Directions for this task –
Copy the text of every item below word for word and line for line. Leave the pictures out of your answer.

Top of Given records

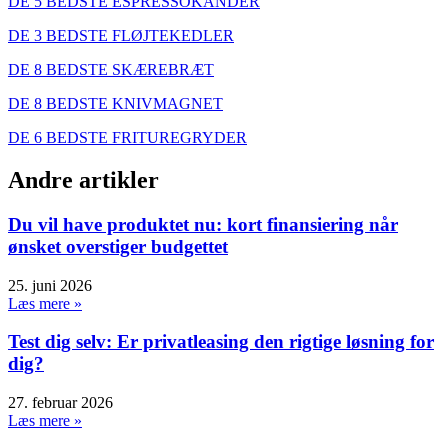
DE 5 BEDSTE ESPRESSOKANDER
DE 3 BEDSTE FLØJTEKEDLER
DE 8 BEDSTE SKÆREBRÆT
DE 8 BEDSTE KNIVMAGNET
DE 6 BEDSTE FRITUREGRYDER
Andre artikler
Du vil have produktet nu: kort finansiering når
ønsket overstiger budgettet
25. juni 2026
Læs mere »
Test dig selv: Er privatleasing den rigtige løsning for
dig?
27. februar 2026
Læs mere »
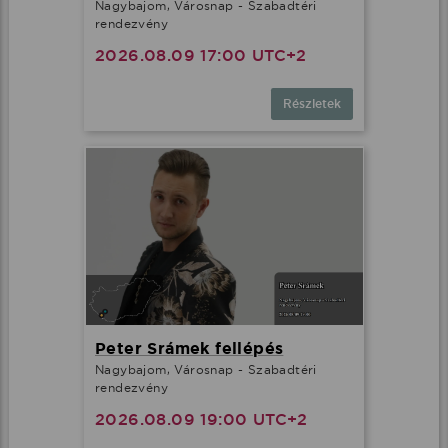
Nagybajom, Városnap - Szabadtéri
rendezvény
2026.08.09 17:00 UTC+2
Részletek
Peter Srámek fellépés
Nagybajom, Városnap - Szabadtéri
rendezvény
2026.08.09 19:00 UTC+2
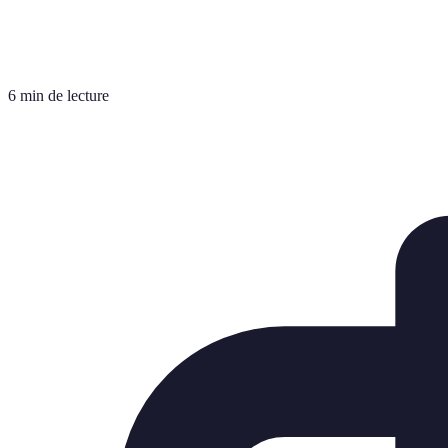
6 min de lecture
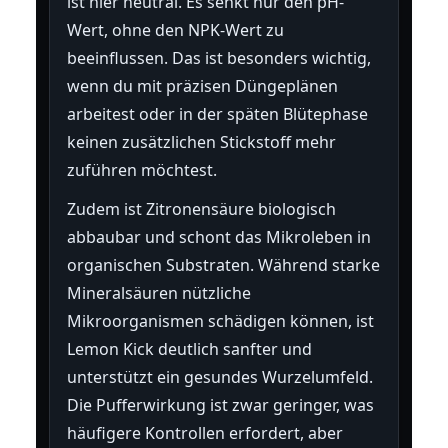
ist hier neutral. Es senkt nur den pH-
Wert, ohne den NPK-Wert zu
beeinflussen. Das ist besonders wichtig,
wenn du mit präzisen Düngeplänen
arbeitest oder in der späten Blütephase
keinen zusätzlichen Stickstoff mehr
zuführen möchtest.
Zudem ist Zitronensäure biologisch
abbaubar und schont das Mikroleben in
organischen Substraten. Während starke
Mineralsäuren nützliche
Mikroorganismen schädigen können, ist
Lemon Kick deutlich sanfter und
unterstützt ein gesundes Wurzelumfeld.
Die Pufferwirkung ist zwar geringer, was
häufigere Kontrollen erfordert, aber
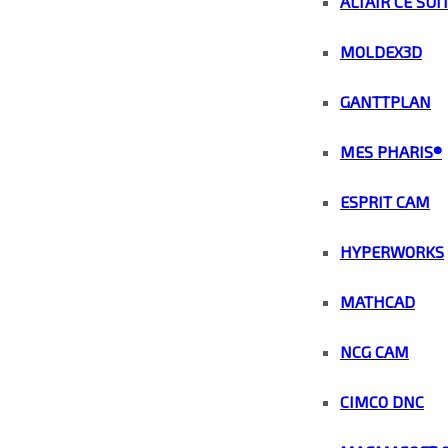
ALTAIR CE SUI
MOLDEX3D
GANTTPLAN
MES PHARIS®
ESPRIT CAM
HYPERWORKS
MATHCAD
NCG CAM
CIMCO DNC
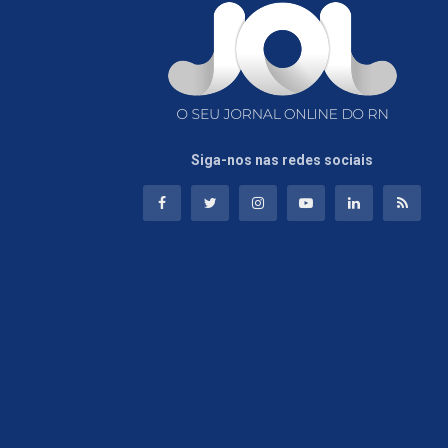
Siga-nos nas redes sociais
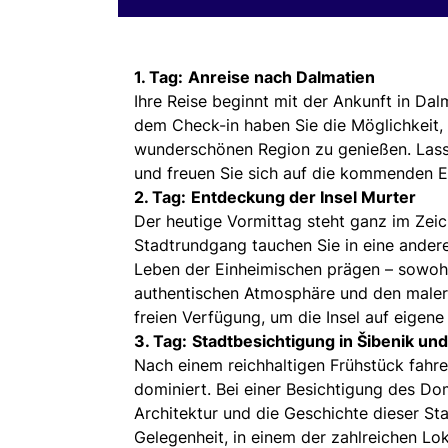
1. Tag:
Anreise nach Dalmatien
Ihre Reise beginnt mit der Ankunft in Da
dem Check-in haben Sie die Möglichkeit, 
wunderschönen Region zu genießen. Lass
und freuen Sie sich auf die kommenden E
2. Tag:
Entdeckung der Insel Murter
Der heutige Vormittag steht ganz im Zeic
Stadtrundgang tauchen Sie in eine andere 
Leben der Einheimischen prägen – sowohl 
authentischen Atmosphäre und den maleri
freien Verfügung, um die Insel auf eigen
3. Tag:
Stadtbesichtigung in Šibenik un
Nach einem reichhaltigen Frühstück fahr
dominiert. Bei einer Besichtigung des D
Architektur und die Geschichte dieser St
Gelegenheit, in einem der zahlreichen L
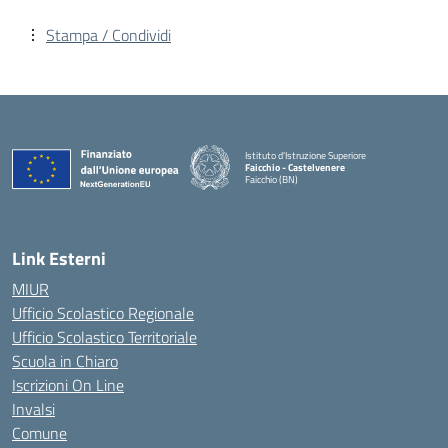
Stampa / Condividi
Istituto d'Istruzione Superiore
Faicchio - Castelvenere
Faicchio (BN)
— Visita la pagina iniziale della scuola
Link Esterni
MIUR
Ufficio Scolastico Regionale
Ufficio Scolastico Territoriale
Scuola in Chiaro
Iscrizioni On Line
Invalsi
Comune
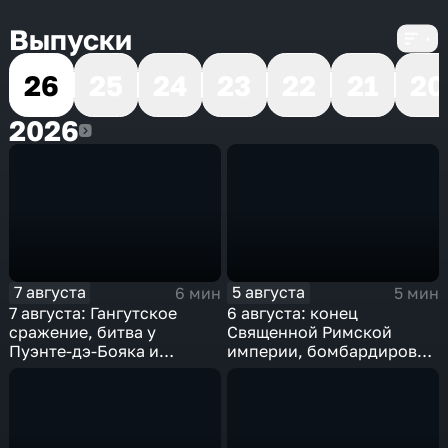
Выпуски
26
25
24
23
22
21
20
2026
2026
7 августа
5 августа
6 мин
5 мин
7 августа: Гангутское
6 августа: конец
сражение, битва у
Священной Римской
Пуэнте-дэ-Бояка и
империи, бомбардировка
мировой рекорд
Хиросимы и полет
гидросамолета БЕ-200
Германа Титова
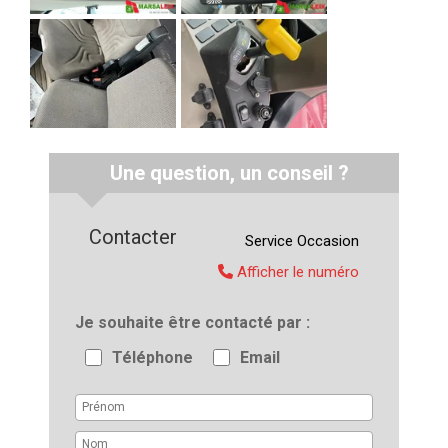
Une question, un conseil ?
Contacter
Service
Occasion
Afficher le numéro
Je souhaite être contacté par
Téléphone
Email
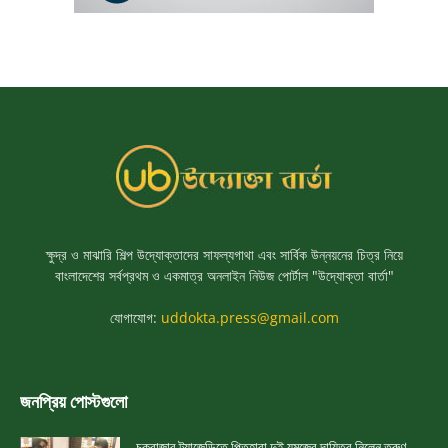
ক্ষুদ্র ও মাঝারি শিল্প উদ্যোক্তাদের সাফল্যগাথা এবং সার্বিক উন্নয়নের চিত্র নিয়ে
বাংলাদেশের সর্বপ্রথম ও একমাত্র অনলাইন নিউজ পোর্টাল "উদ্যোক্তা বার্তা"
যোগাযোগ:
uddokta.press@gmail.com
জনপ্রিয় পোস্টগুলো
চকবাজার ট্র্যাজেডিতে পিতৃহারা দুই যমজের দায়িত্ব নিলেন তরুণ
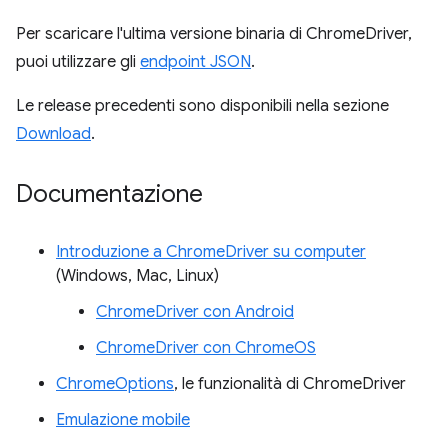
Per scaricare l'ultima versione binaria di ChromeDriver,
puoi utilizzare gli
endpoint JSON
.
Le release precedenti sono disponibili nella sezione
Download
.
Documentazione
Introduzione a ChromeDriver su computer
(Windows, Mac, Linux)
ChromeDriver con Android
ChromeDriver con ChromeOS
ChromeOptions
, le funzionalità di ChromeDriver
Emulazione mobile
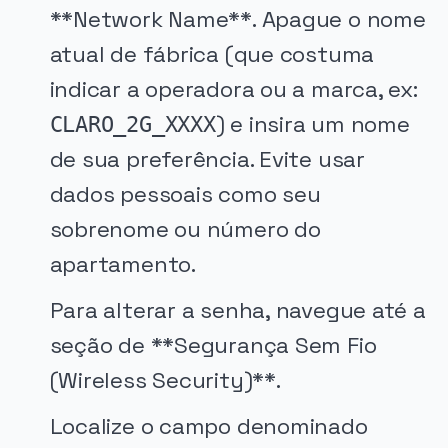
**Network Name**. Apague o nome
atual de fábrica (que costuma
indicar a operadora ou a marca, ex:
) e insira um nome
CLARO_2G_XXXX
de sua preferência. Evite usar
dados pessoais como seu
sobrenome ou número do
apartamento.
Para alterar a senha, navegue até a
seção de **Segurança Sem Fio
(Wireless Security)**.
Localize o campo denominado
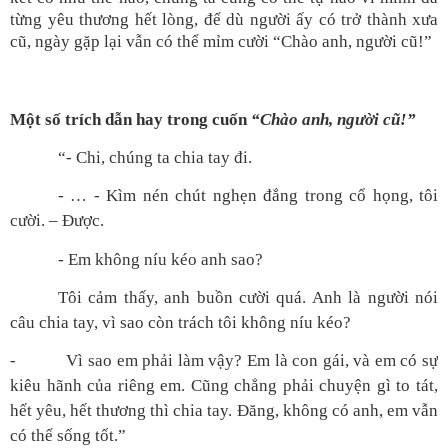
từng yêu thương hết lòng, để dù người ấy có trở thành xưa
cũ, ngày gặp lại vẫn có thể mỉm cười “Chào anh, người cũ!”
Một số trích dẫn hay trong cuốn
“Chào anh, người cũ!”
“- Chi, chúng ta chia tay đi.
- … - Kìm nén chút nghẹn đắng trong cổ họng, tôi
cười. – Được.
- Em không níu kéo anh sao?
Tôi cảm thấy, anh buồn cười quá. Anh là người nói
câu chia tay, vì sao còn trách tôi không níu kéo?
- Vì sao em phải làm vậy? Em là con gái, và em có sự
kiêu hãnh của riêng em. Cũng chẳng phải chuyện gì to tát,
hết yêu, hết thương thì chia tay. Đăng, không có anh, em vẫn
có thể sống tốt.”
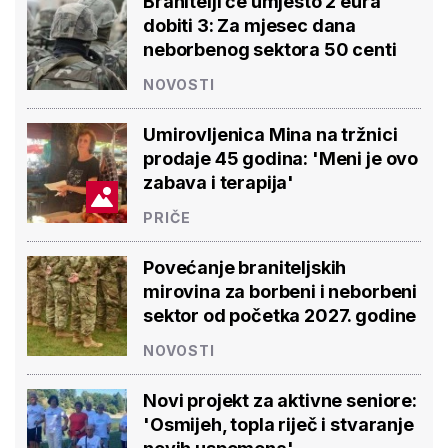
Branitelji će umjesto 2 eura
dobiti 3: Za mjesec dana
neborbenog sektora 50 centi
NOVOSTI
Umirovljenica Mina na tržnici
prodaje 45 godina: 'Meni je ovo
zabava i terapija'
PRIČE
Povećanje braniteljskih
mirovina za borbeni i neborbeni
sektor od početka 2027. godine
NOVOSTI
Novi projekt za aktivne seniore:
'Osmijeh, topla riječ i stvaranje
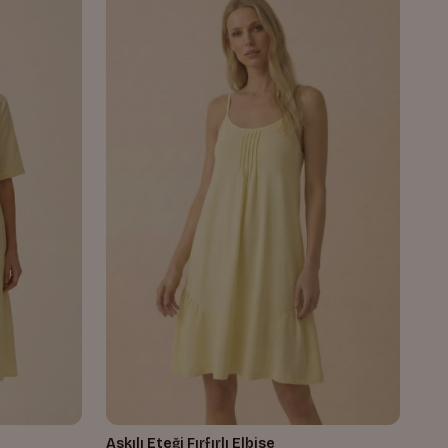
Askılı Eteği Fırfırlı Elbise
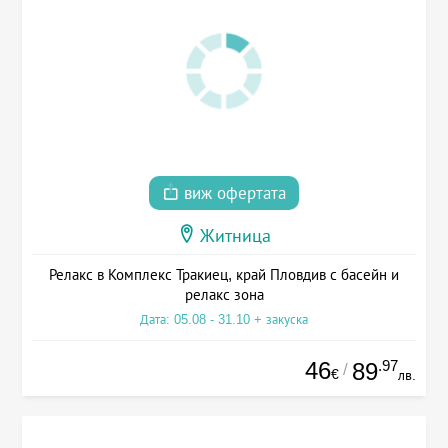
виж офертата
Житница
Релакс в Комплекс Тракиец, край Пловдив с басейн и
релакс зона
Дата: 05.08 - 31.10 + закуска
46
.97
89
/
€
лв.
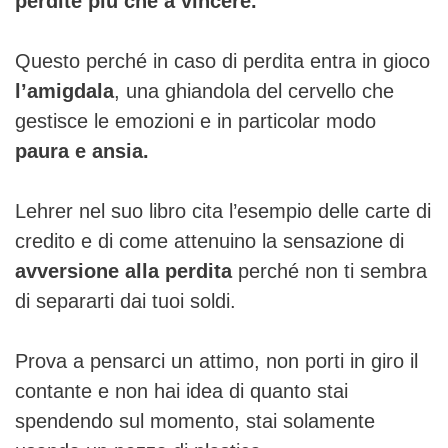
perdite più che a vincere.
Questo perché in caso di perdita entra in gioco
l’amigdala
, una ghiandola del cervello che
gestisce le emozioni e in particolar modo
paura e ansia.
Lehrer nel suo libro cita l’esempio delle carte di
credito e di come attenuino la sensazione di
avversione alla perdita
perché non ti sembra
di separarti dai tuoi soldi.
Prova a pensarci un attimo, non porti in giro il
contante e non hai idea di quanto stai
spendendo sul momento, stai solamente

Bottom of Given records

Task response –
DE 5 BEDSTE ESPRESSOKANDER
DE 3 BEDSTE FLØJTEKEDLER
DE 8 BEDSTE SKÆREBRÆT
DE 8 BEDSTE KNIVMAGNET
DE 6 BEDSTE FRITUREGRYDER
Andre artikler
Du vil have produktet nu: kort finansiering når
ønsket overstiger budgettet
25. juni 2026
Læs mere »
Test dig selv: Er privatleasing den rigtige løsning for
dig?
27. februar 2026
Læs mere »
Nagybajom, Városnap - Szabadtéri
rendezvény
2026.08.09 17:00 UTC+2
Részletek
Peter Srámek fellépés
Nagybajom, Városnap - Szabadtéri
rendezvény
2026.08.09 19:00 UTC+2
6 min de lecture
ist hier neutral. Es senkt nur den pH-
Wert, ohne den NPK-Wert zu
beeinflussen. Das ist besonders wichtig,
wenn du mit präzisen Düngeplänen
arbeitest oder in der späten Blütephase
keinen zusätzlichen Stickstoff mehr
zuführen möchtest.
Zudem ist Zitronensäure biologisch
abbaubar und schont das Mikroleben in
organischen Substraten. Während starke
Mineralsäuren nützliche
Mikroorganismen schädigen können, ist
Lemon Kick deutlich sanfter und
unterstützt ein gesundes Wurzelumfeld.
Die Pufferwirkung ist zwar geringer, was
häufigere Kontrollen erfordert, aber
ALTAIR CE SUI
MOLDEX3D
GANTTPLAN
MES PHARIS®
ESPRIT CAM
HYPERWORKS
MATHCAD
NCG CAM
CIMCO DNC
Siga-nos nas redes sociais
1. Tag:
Anreise nach Dalmatien
Ihre Reise beginnt mit der Ankunft in Da
dem Check-in haben Sie die Möglichkeit, 
wunderschönen Region zu genießen. Lass
und freuen Sie sich auf die kommenden E
2. Tag:
Entdeckung der Insel Murter
Der heutige Vormittag steht ganz im Zeic
Stadtrundgang tauchen Sie in eine andere 
Leben der Einheimischen prägen – sowohl 
authentischen Atmosphäre und den maleri
freien Verfügung, um die Insel auf eigen
3. Tag:
Stadtbesichtigung in Šibenik un
Nach einem reichhaltigen Frühstück fahr
dominiert. Bei einer Besichtigung des D
Architektur und die Geschichte dieser St
Gelegenheit, in einem der zahlreichen L
Stampa / Condividi
Istituto d'Istruzione Superiore
Faicchio - Castelvenere
Faicchio (BN)
— Visita la pagina iniziale della scuola
Link Esterni
MIUR
Ufficio Scolastico Regionale
Ufficio Scolastico Territoriale
Scuola in Chiaro
Iscrizioni On Line
Invalsi
Comune
Выпуски
26
25
24
23
22
21
20
2026
2026
7 августа
5 августа
6 мин
5 мин
7 августа: Гангутское
6 августа: конец
сражение, битва у
Священной Римской
Пуэнте-дэ-Бояка и
империи, бомбардировка
мировой рекорд
Хиросимы и полет
гидросамолета БЕ-200
Германа Титова
Une question, un conseil ?
Contacter
Service
Occasion
Afficher le numéro
Je souhaite être contacté par
Téléphone
Email
ক্ষুদ্র ও মাঝারি শিল্প উদ্যোক্তাদের সাফল্যগাথা এবং সার্বিক উন্নয়নের চিত্র নিয়ে
বাংলাদেশের সর্বপ্রথম ও একমাত্র অনলাইন নিউজ পোর্টাল "উদ্যোক্তা বার্তা"
যোগাযোগ:
uddokta.press@gmail.com
জনপ্রিয় পোস্টগুলো
চকবাজার ট্র্যাজেডিতে পিতৃহারা দুই যমজের দায়িত্ব নিলেন তরুণ
Per scaricare l'ultima versione binaria di ChromeDriver,
puoi utilizzare gli
endpoint JSON
.
Le release precedenti sono disponibili nella sezione
Download
.
Documentazione
Introduzione a ChromeDriver su computer
(Windows, Mac, Linux)
ChromeDriver con Android
ChromeDriver con ChromeOS
ChromeOptions
, le funzionalità di ChromeDriver
Emulazione mobile
**Network Name**. Apague o nome
atual de fábrica (que costuma
indicar a operadora ou a marca, ex:
) e insira um nome
CLARO_2G_XXXX
de sua preferência. Evite usar
dados pessoais como seu
sobrenome ou número do
apartamento.
Para alterar a senha, navegue até a
seção de **Segurança Sem Fio
(Wireless Security)**.
Localize o campo denominado
từng yêu thương hết lòng, để dù người ấy có trở thành xưa
cũ, ngày gặp lại vẫn có thể mỉm cười “Chào anh, người cũ!”
Một số trích dẫn hay trong cuốn
“Chào anh, người cũ!”
“- Chi, chúng ta chia tay đi.
- … - Kìm nén chút nghẹn đắng trong cổ họng, tôi
cười. – Được.
- Em không níu kéo anh sao?
Tôi cảm thấy, anh buồn cười quá. Anh là người nói
câu chia tay, vì sao còn trách tôi không níu kéo?
- Vì sao em phải làm vậy? Em là con gái, và em có sự
kiêu hãnh của riêng em. Cũng chẳng phải chuyện gì to tát,
hết yêu, hết thương thì chia tay. Đăng, không có anh, em vẫn
có thể sống tốt.”
Branitelji će umjesto 2 eura
dobiti 3: Za mjesec dana
neborbenog sektora 50 centi
NOVOSTI
Umirovljenica Mina na tržnici
prodaje 45 godina: 'Meni je ovo
zabava i terapija'
PRIČE
Povećanje braniteljskih
mirovina za borbeni i neborbeni
sektor od početka 2027. godine
NOVOSTI
Novi projekt za aktivne seniore:
'Osmijeh, topla riječ i stvaranje
Askılı Eteği Fırfırlı Elbise
виж офертата
Житница
Релакс в Комплекс Тракиец, край Пловдив с басейн и
релакс зона
Дата: 05.08 - 31.10 + закуска
46
.97
89
/
€
лв.
perdite più che a vincere.
Questo perché in caso di perdita entra in gioco
l’amigdala
, una ghiandola del cervello che
gestisce le emozioni e in particolar modo
paura e ansia.
Lehrer nel suo libro cita l’esempio delle carte di
credito e di come attenuino la sensazione di
avversione alla perdita
perché non ti sembra
di separarti dai tuoi soldi.
Prova a pensarci un attimo, non porti in giro il
contante e non hai idea di quanto stai
spendendo sul momento, stai solamente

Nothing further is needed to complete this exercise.